Temperatures this past week has been some of the coldest around Dallas County in years, and cold winter days cause people including me to want to warm up with hot foods.

Nothing breaks the chill and warms up the body like hot soups, stews and chili. Moist, steamy foods seem to warm us through and through and can be healthy and economical at the same time.

Since moist cooking tenderizes foods, especially meats, cheaper cuts of meat can be used and little fat is needed in soups, making them a healthy choice.

Also, if made the day before and allowed to chill, you can remove the fat, making the soup lower in calories.

Small amount of fat may be used to add flavor, but the best way to boost flavor is by using herbs and spices. Cumin, garlic, bay leaves and thyme are just a few of the spices that work well in soups. If fresh herbs are used, add them in the last moments of cooking so that the flavor in the essential oils of the herbs will not be cooked away. A fresh lemon added a few minutes before the soup is done will also add a flavor burst.

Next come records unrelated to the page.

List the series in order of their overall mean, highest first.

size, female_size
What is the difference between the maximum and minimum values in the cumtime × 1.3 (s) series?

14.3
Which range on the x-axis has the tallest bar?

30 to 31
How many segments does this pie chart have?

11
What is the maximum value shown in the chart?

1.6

Soups and stews are a great way to get in your recommended number of servings of vegetables (3 or more per day and 1/2 cup is a serving of cooked vegetables). They are also a great way to used leftover vegetables — simple keep a freezer bag or container in your freezer and after meals put all leftover vegetables like green peas, corn, beans, etc. in the bag and when you are ready to make soup you are set; simply add to them to your pot.

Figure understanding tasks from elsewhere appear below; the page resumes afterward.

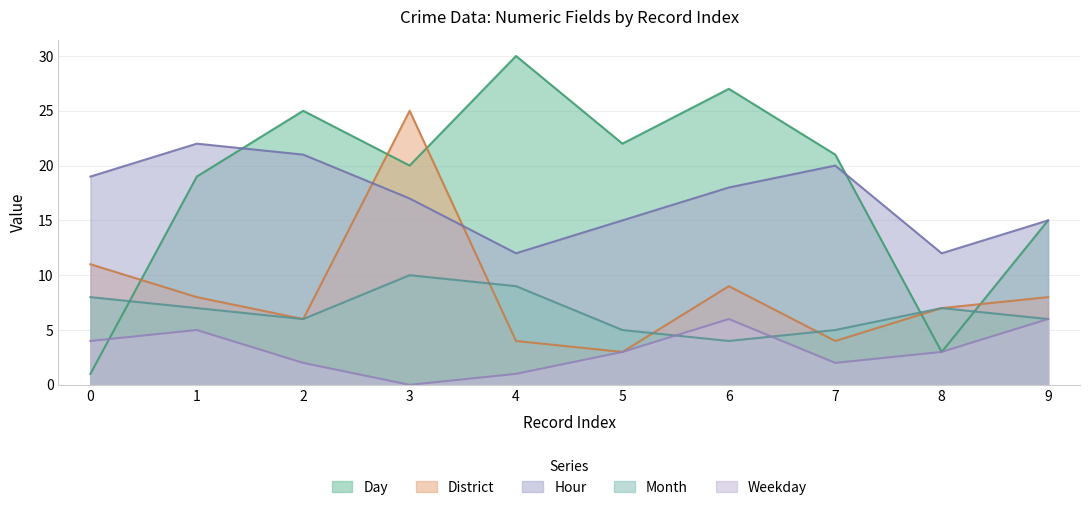

Which series has the largest total across all categories?

Day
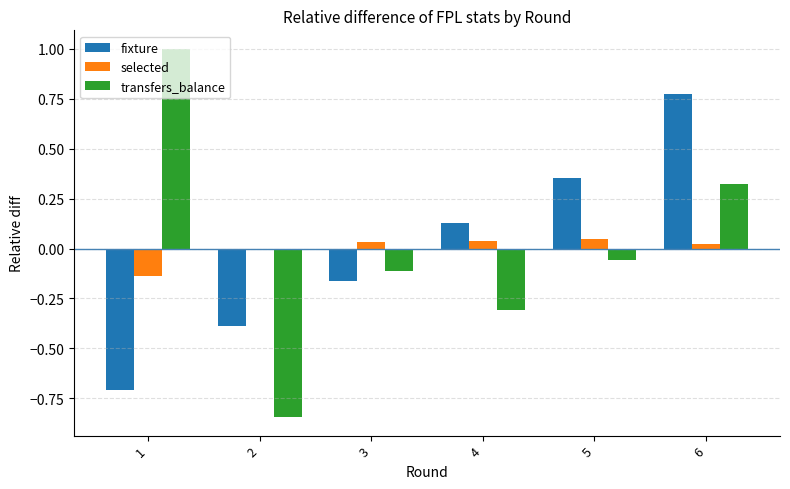

Are the bars grouped side by side (vs. stacked)?

Yes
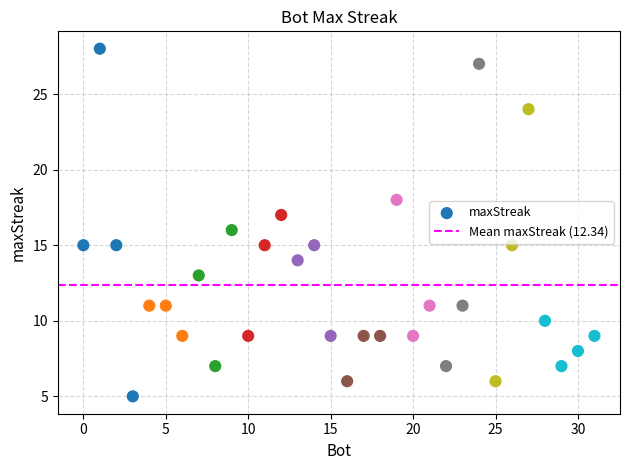

What is the range of X values (max minus min)?

31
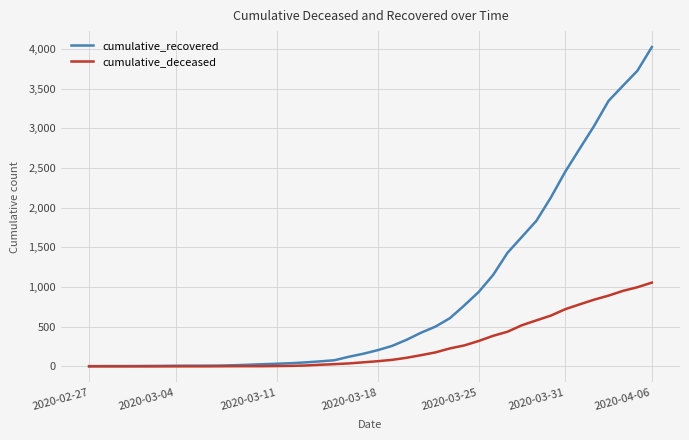

Which series has the largest total across all categories?

cumulative_recovered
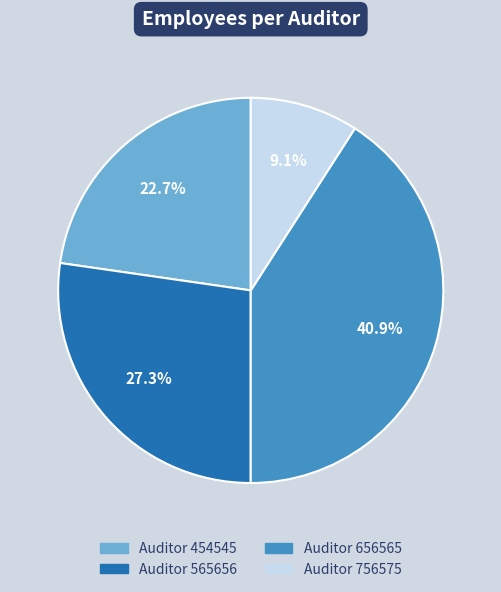

Is there any slice that represents more than half of the pie?

No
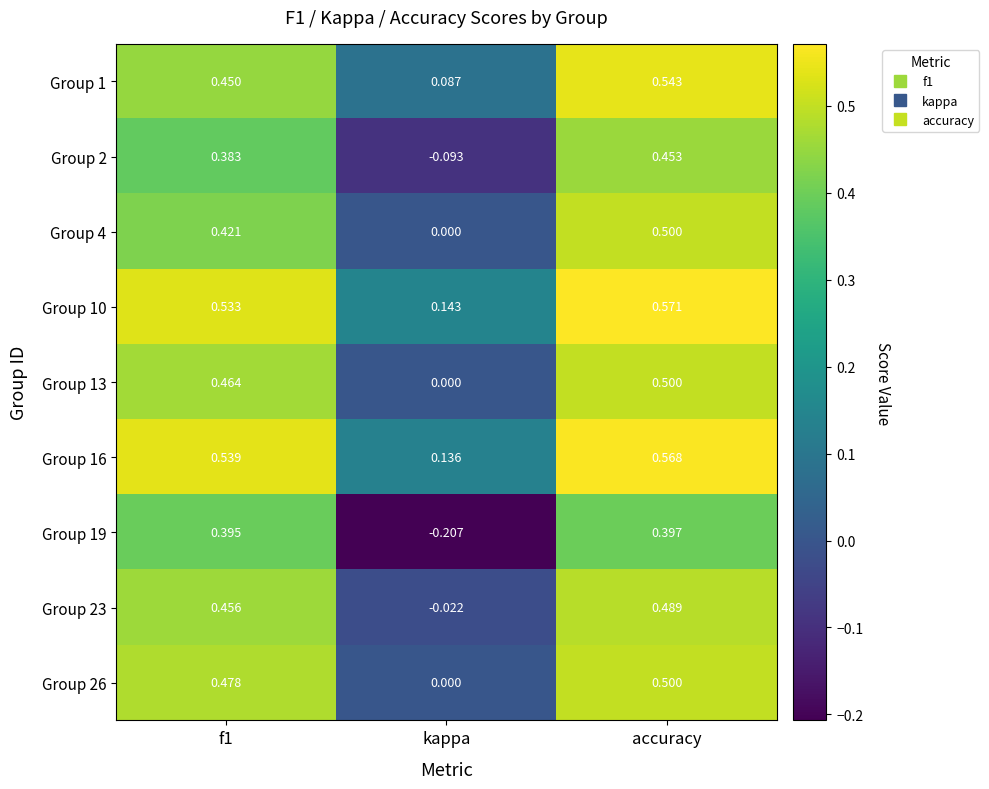

Is the value of Group 13 at kappa greater than the value of Group 1 at kappa?

No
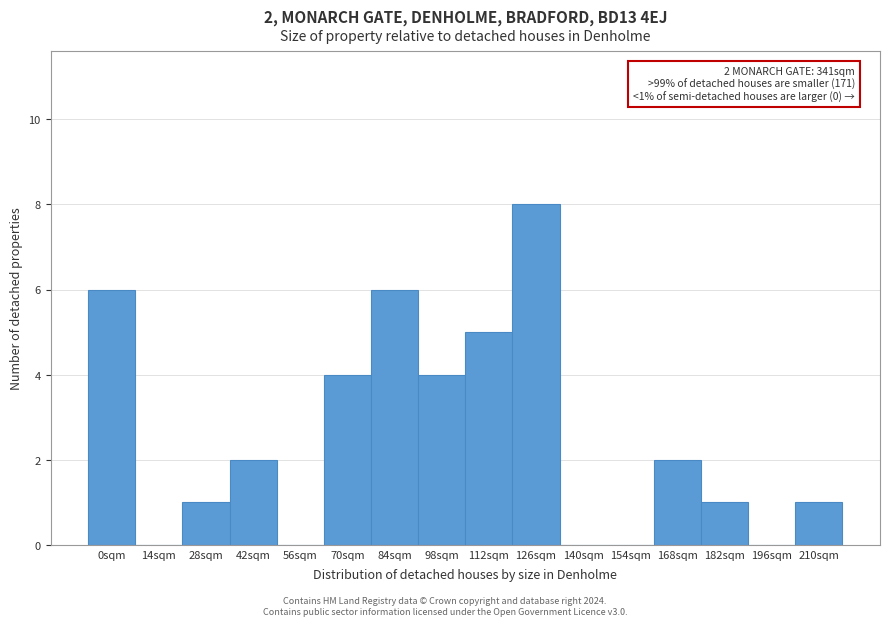

Reading right to left, list all the values displayed in this chart.

210sqm=1	196sqm=0	182sqm=1	168sqm=2	154sqm=0	140sqm=0	126sqm=8	112sqm=5	98sqm=4	84sqm=6	70sqm=4	56sqm=0	42sqm=2	28sqm=1	14sqm=0	0sqm=6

Cream based soups may have more calories, but they are a good way to add more calcium to the diet. The American Heart Association Cookbook and other cookbooks provide recipes for making cream soups using dry powdered milk. Dry milk is fat-free and offers a good alternative instead of using cream or whole milk. Liquid fat-free milk can serve the same purpose as dry milk. The advantage of dry milk is dry soup mix can be prepared in advance and kept on hand.

Soups and stews are economical because they can be prepared from inexpensive cups of fresh meats, such as chicken thigh sections and vegetables or from a combination of leftovers.  Other tips for good soups/stews are:

•The best method to thicken most soups and stews is to remove some of the cooked vegetables, puree in a blender and return the pureed mixture to the pot.

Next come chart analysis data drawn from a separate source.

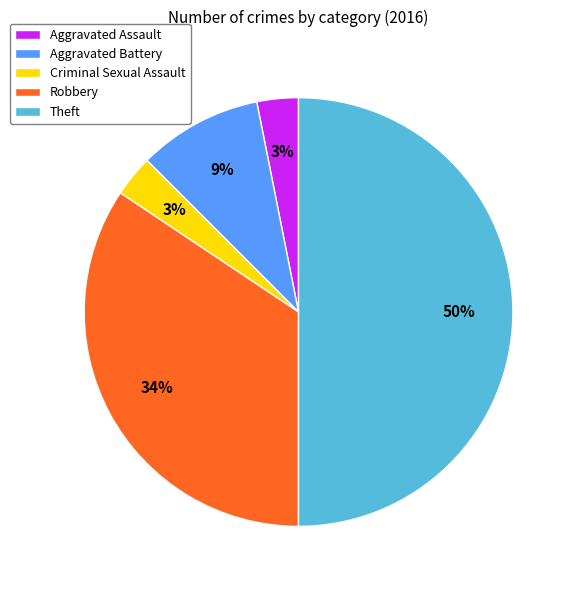

How many slices are in this pie chart?

5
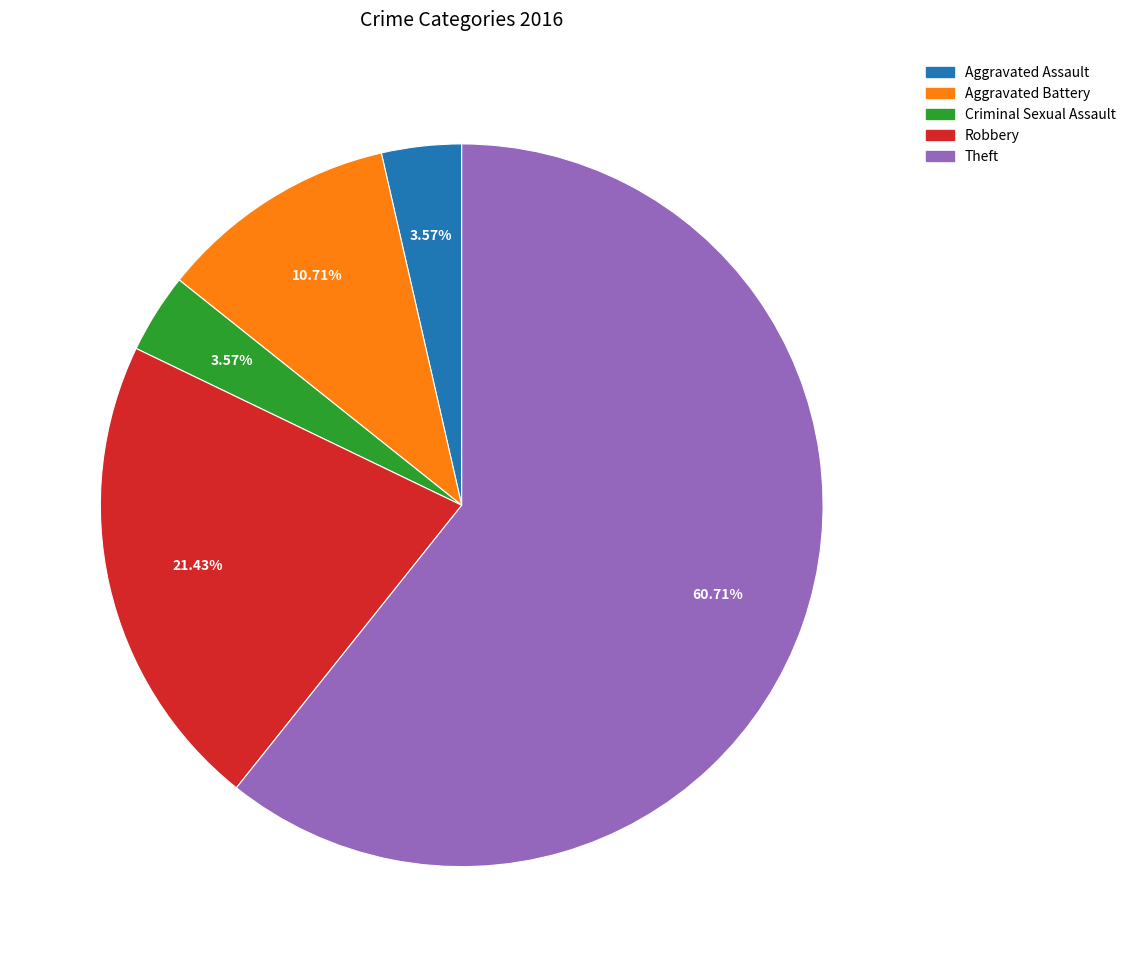

What percentage is the Aggravated Battery slice, to the nearest percent?

11%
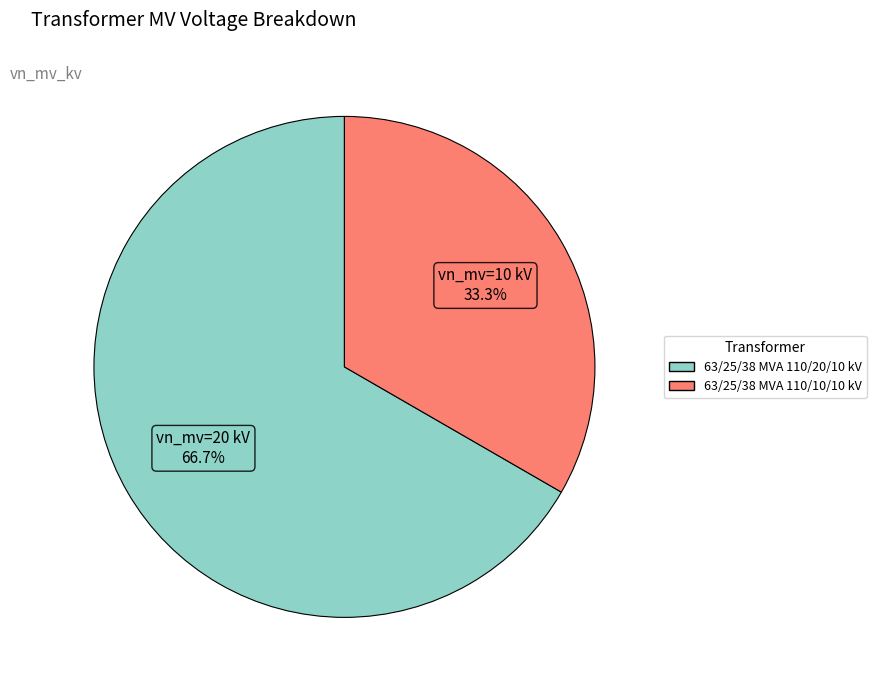

Which has a higher value, 63/25/38 MVA 110/10/10 kV or 63/25/38 MVA 110/20/10 kV?

63/25/38 MVA 110/20/10 kV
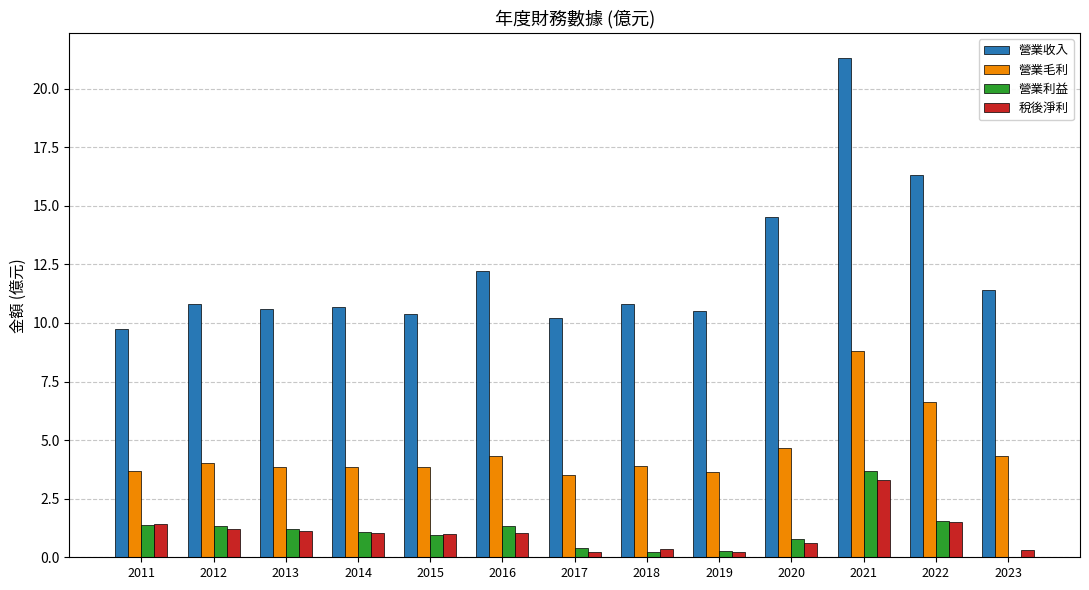

Which series changed the most between 2012 and 2014?

營業利益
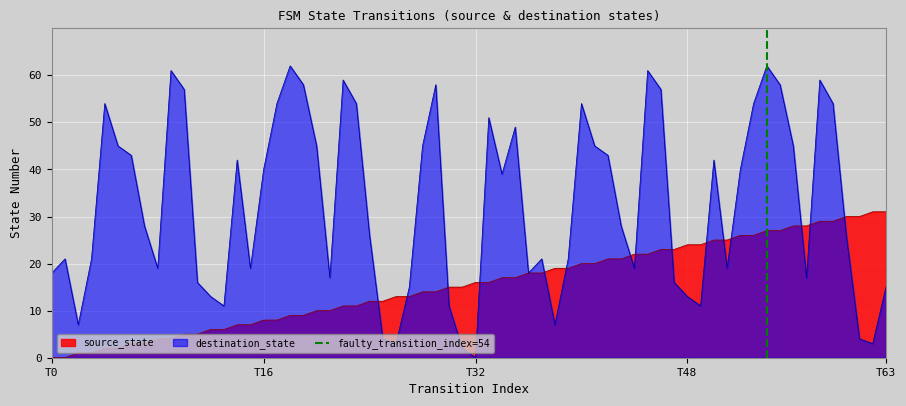

What is the highest value of the destination_state series?

62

•Make soups/stews one-two days in advance to allow flavors to blend.

•Crockpots/slower cookers are great for making soups and stews — fill and the cooking is done while you sleep or while you’re at work.

•Improve nutritional value by adding chicken broth when the recipe calls for water.

•When reducing or boiling down a soup stock, do not add the salt until the end.

•If soup is too salty, add half a peeled raw potato and simmer about 15 minutes to absorb excess salt; remove the potato.

•One teaspoon of sugar or light brown sugar will mellow the acidity of tomato soup.

•As a general rule of thumb, one quart of soup equals six first-course serving and three to four main course servings.

Slow-cooker Chunky Chicken Chili

Lovers of dark chicken meat will love this zesty chili that features hominy rather than beans!

Ingredients

2 pounds boneless skinless chicken thighs

2 cans (14 1/2 ounces each) diced tomatoes with green chilies, undrained

1 can (15 ounces) tomato sauce

1 package (1 ounce) chili seasoning mix

2 cans (15 1/2 ounces each) hominy, drained

Sour cream, if desired

Cilantro, if desired

Steps

Place chicken in 3 1/2- to 4-quart slow cooker. Mix tomatoes, tomato sauce and chili seasoning; pour over chicken.

Cover and cook on low heat setting 7 to 9 hours or until juice of chicken is no longer pink when centers of thickest pieces are cut.

Stir to break up chicken. Stir in hominy. Cover and cook on low heat setting 15 minutes until heated through. Serve chili with sour cream and cilantro.

Note: This recipe was tested in slow cookers with heating elements in the side and bottom of the cooker, not in cookers that stand only on a heated base. For slow cookers with just a heated base, follow the manufacturer’s directions for layering ingredients and choosing a temperature.